Gerek teknik ekipman eksiklikleri gerekse sektörel deneyimi olan eğitmen kadrosunda yaşanan sıkıntılar, bu okulları fırsatçılara karşı açık hedef haline getirmiştir. Somut bir örnek vereceğim. 19 Mayıs Üniversitesi Sivil Havacılık Yüksekokulu geçtiğimiz yıl 2 adet eğitim uçağı almak için ihaleye çıktı. İhaleyi Çek yapımı Evektor Sportstar RTC model çok hafif hava aracı kazandı. Bu uçakları üniversiteye getirecek olan kişi ise az sonra hakkında biraz bilgiler vereceğim İranlı Hamid Reza...
Bilindiği gibi SHGM, tescile giren her hava aracına uçuşa elverişlilik sertifikası veriyor. 19 Mayıs Üniversitesi'nin satın aldığı Evektor marka uçaklar da SHGM tarafından uçuşa elverişlilik sertifikasını sorunsuz şekilde aldı. Ancak uçağın uçuşa elverişlilik sertifikası almasında sorun yoktu da bu uçaklarla eğitim uçuşları yapılabilir miydi? Bu konuda hakim görüş bu uçakların sportif amaçlı olduğu ve bu tip uçaklarla PPL eğitimi verilemeyeceği yönündeydi. Tabi aksini düşünenler de vardı. Her ne olursa olsun 19 Mayıs Üniversitesi, uçuş eğitimi verilip verilmeyeceği tartışılan bir uçakta karar kılmakla daha en başından risk almıştı.

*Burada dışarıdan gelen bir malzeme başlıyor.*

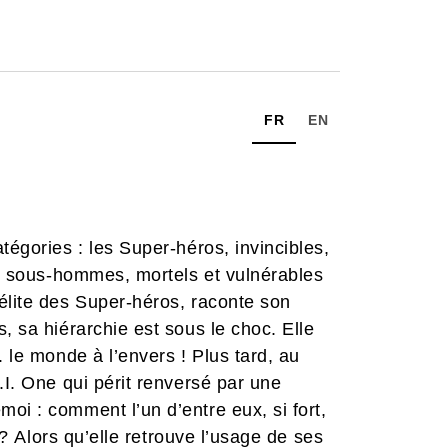
FR
EN
tégories : les Super-héros, invincibles,
 », sous-hommes, mortels et vulnérables
élite des Super-héros, raconte son
, sa hiérarchie est sous le choc. Elle
. le monde à l’envers ! Plus tard, au
.I. One qui périt renversé par une
oi : comment l’un d’entre eux, si fort,
t ? Alors qu’elle retrouve l’usage de ses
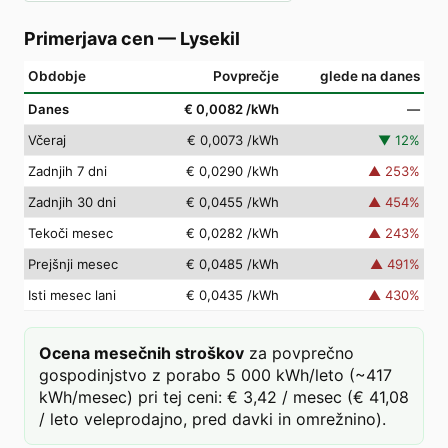
Primerjava cen
—
Lysekil
Obdobje
Povprečje
glede na danes
Danes
€ 0,0082
/kWh
—
Včeraj
€ 0,0073
/kWh
▼
12
%
Zadnjih 7 dni
€ 0,0290
/kWh
▲
253
%
Zadnjih 30 dni
€ 0,0455
/kWh
▲
454
%
Tekoči mesec
€ 0,0282
/kWh
▲
243
%
Prejšnji mesec
€ 0,0485
/kWh
▲
491
%
Isti mesec lani
€ 0,0435
/kWh
▲
430
%
Ocena mesečnih stroškov
za povprečno
gospodinjstvo z porabo 5 000 kWh/leto (~417
kWh/mesec) pri tej ceni: € 3,42 / mesec (€ 41,08
/ leto veleprodajno, pred davki in omrežnino).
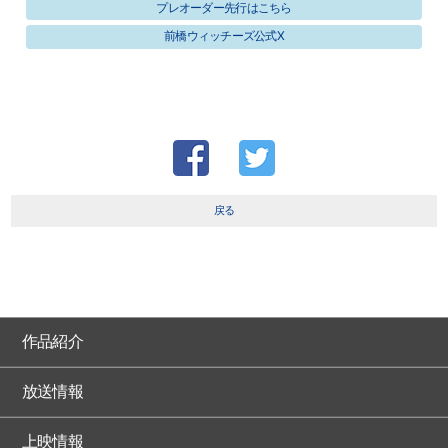
プレオーダー先行はこちら
前橋ウィッチーズ公式X
戻る
作品紹介
放送情報
上映情報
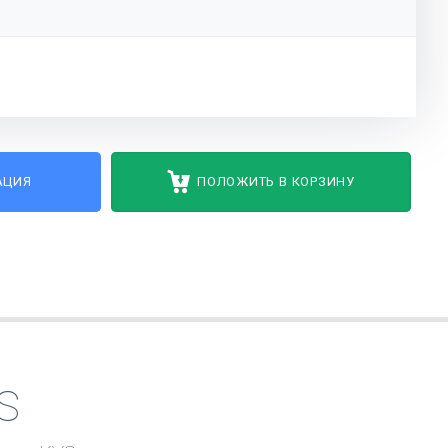
АЦИЯ
ПОЛОЖИТЬ В КОРЗИНУ
S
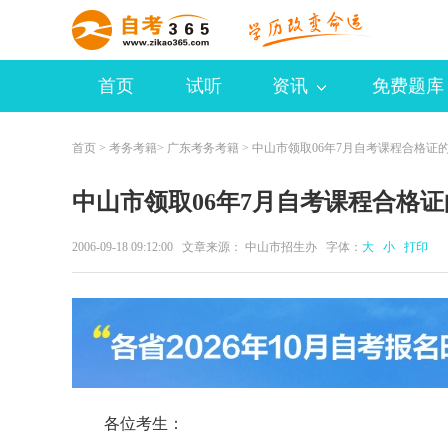
首页
试听
资讯
免费题库
首页
>
考务考籍
>
广东考务考籍
> 中山市领取06年7月自考课程合格证
中山市领取06年7月自考课程合格
2006-09-18 09:12:00 文章来源： 中山市招生办 字体：
大
小
打印
各位考生：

Zaten bu haliyle bile uçaklar ihale şartnamesine uymuyordu. Uçağın panelindeki aviyoniklerin şartnameye uydurulması da sonradan yapıldı. Uçaklar Çek Cumhuriyeti'ndeki fabrikaya götürüldü, yapılan değişikliklerden sonra EASA'dan ilave tip sertifikası alınmadığı için uçarak Çek Cumhuriyeti'ne giden uçaklar kamyon kasasında Türkiye'ye parçalar halinde getirildi!

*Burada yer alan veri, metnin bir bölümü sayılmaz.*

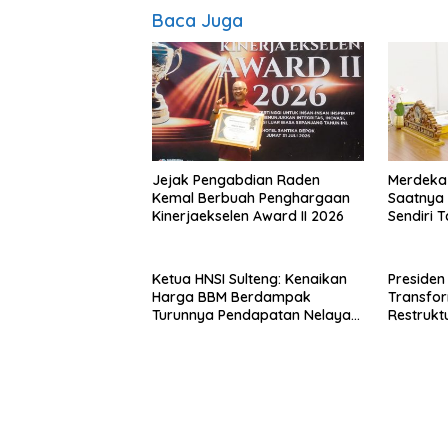
Baca Juga
Jejak Pengabdian Raden
Merdeka 
Kemal Berbuah Penghargaan
Saatnya R
Kinerjaekselen Award II 2026
Sendiri 
dengan A
Ketua HNSI Sulteng: Kenaikan
Presiden
Harga BBM Berdampak
Transfo
Turunnya Pendapatan Nelayan
Restrukt
Secara Signifikan
Tahun Ini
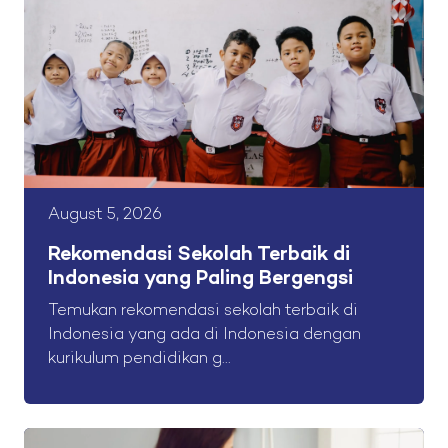
August 5, 2026
Rekomendasi Sekolah Terbaik di
Indonesia yang Paling Bergengsi
Temukan rekomendasi sekolah terbaik di
Indonesia yang ada di Indonesia dengan
kurikulum pendidikan g...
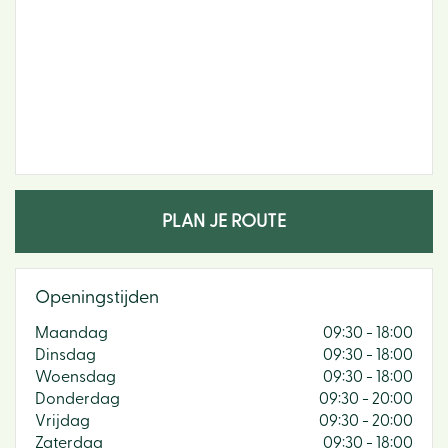
PLAN JE ROUTE
Openingstijden
Maandag
09:30 - 18:00
Dinsdag
09:30 - 18:00
Woensdag
09:30 - 18:00
Donderdag
09:30 - 20:00
Vrijdag
09:30 - 20:00
Zaterdag
09:30 - 18:00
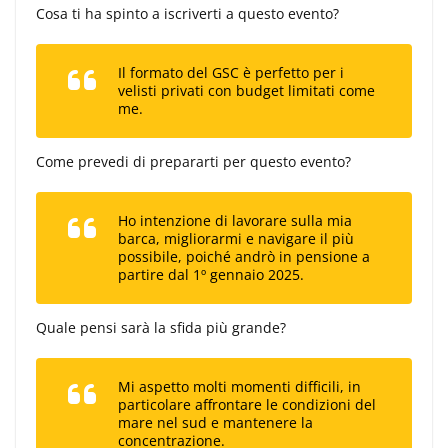
Cosa ti ha spinto a iscriverti a questo evento?
Il formato del GSC è perfetto per i
velisti privati con budget limitati come
me.
Come prevedi di prepararti per questo evento?
Ho intenzione di lavorare sulla mia
barca, migliorarmi e navigare il più
possibile, poiché andrò in pensione a
partire dal 1º gennaio 2025.
Quale pensi sarà la sfida più grande?
Mi aspetto molti momenti difficili, in
particolare affrontare le condizioni del
mare nel sud e mantenere la
concentrazione.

Bu değişikliklerden sonra uçakların parası ödendi ve ihale kesin olarak sonuçlandı. Ama ihale komisyonundaki kimsenin aklına, " Bu uçaklar neden uçarak Çek Cumhuriyeti'ne gitti de kamyon kasasında döndü' diye sormak gelmedi! Çünkü uçamazdı, bazı parçalarının sertifikasyonu yapılmamıştı. Her şeye rağmen uçaklar, resmen 19 Mayıs Üniversitesi'nin oldu.
Şimdi gelelim işin hazin kısmına... Haziran ayında SHGM denetim ekipleri uçakları incelemek istiyor. Bakıyorlar ki uçakların bazı onaylı ekipmanları sökülmüş, yenileri takılmış. Yenilerinin de sertifikası yok! Yani hepsi usulsüz, hepsi merdivanaltı... Bu uçaklarla bırakın uçuş eğitimi yetkisi almayı, SHGM daha önce verdiği uçağın uçuşa elverişlilik sertifikasını da iptal ediyor.
Tamı tamına 951 bin TL ödedikleri uçaklar, bir anda teneke parçasına dönen okul yönetimi bu kez uçağı kendilerine satan Hamid Reza'nın peşine düşüyor. Ama ulaşmak ne mümkün! Yer yarılıyor Hamid Reza içine giriyor. Eğitimlerin başlamasına az bir süre kala bu kez okul Cessna 172 tipi uçak kiralamak zorunda kalıyor.
Yukarıdaki hikayenin benzerlerini diğer okullarda da duymak mümkün. Tecrübesiz ve bilgisiz okul yöneticilerinin dolaylı olarak kamuyu ne denli zarara uğrattıklarının farklı örneklerini de yakında duyarız. Ama ben buradan bir kez daha uyarıyorum: Sektörde her gün yeni bir hikayesini dinlediğimiz Hamid Reza'ya dikkat!
THY'NİN RUM PİLOT SINAVI
Türk Hava Yolları ne zaman işleri yoluna koysa bir şekilde olumsuz haberlerle gündeme gelmeyi başarıyor! Nasıl yapıyor bunu hakikaten tez konusu...Son olarak Rum pilotun işe alındığı iddiası THY'yi bir kez daha gündemin ön sıralarına oturttu. THY Rum pilot elbette çalıştırabilir. Etnik kökeni ile ilgili bir sıkıntı yok ancak Güney Kıbrıs Rum Kesimi vatandaşını THY istese de çalıştıramaz. Ülkenin statüsü bunun zaten önüne geçiyor. Ancak asıl anlaşılmayacak nokta, özellikle son yıllarda yabancı pilot cenneti haline gelen, binlerce yabancı pilotun sirküle halinde olduğu THY'nin nasıl böyle bir acemilik yapabildiği...
Daha iş müracaatında milliyetinden dolayı elenecek olan pilot, günler süren mülakatlara alınıyor, simulatöre giriyor, testlerden geçiyor! Haber basına yansımasa adama, 'yarın gel başla' diyecekler. Muhtemelen o yanlış SHGM'den dönecekti ancak THY'nin bu acemiliği bu amatörlüğü THY gibi bir markaya hiç yakışmadı.